An exact reproduction of the entries is needed. Keep all pictures out of it.

--- Input records Enclosed Below ---

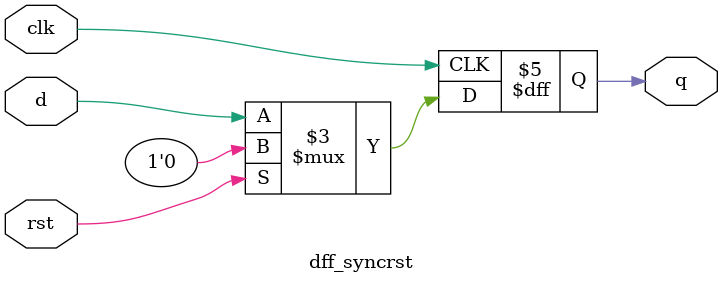
<source format=v>
`timescale 1ns / 1ps


module dff_syncrst(d,q,clk,rst);
input d,clk,rst;
output reg q;

always @(posedge clk)
 begin
  if(rst)
   q <= 1'b0;
  else 
   q <= d;
 end
  
endmodule

</source>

--- End of Enclosed Input records ---

** Answer to the problem **
<source format=v>
`timescale 1ns / 1ps


module dff_syncrst(d,q,clk,rst);
input d,clk,rst;
output reg q;

always @(posedge clk)
 begin
  if(rst)
   q <= 1'b0;
  else 
   q <= d;
 end
  
endmodule

</source>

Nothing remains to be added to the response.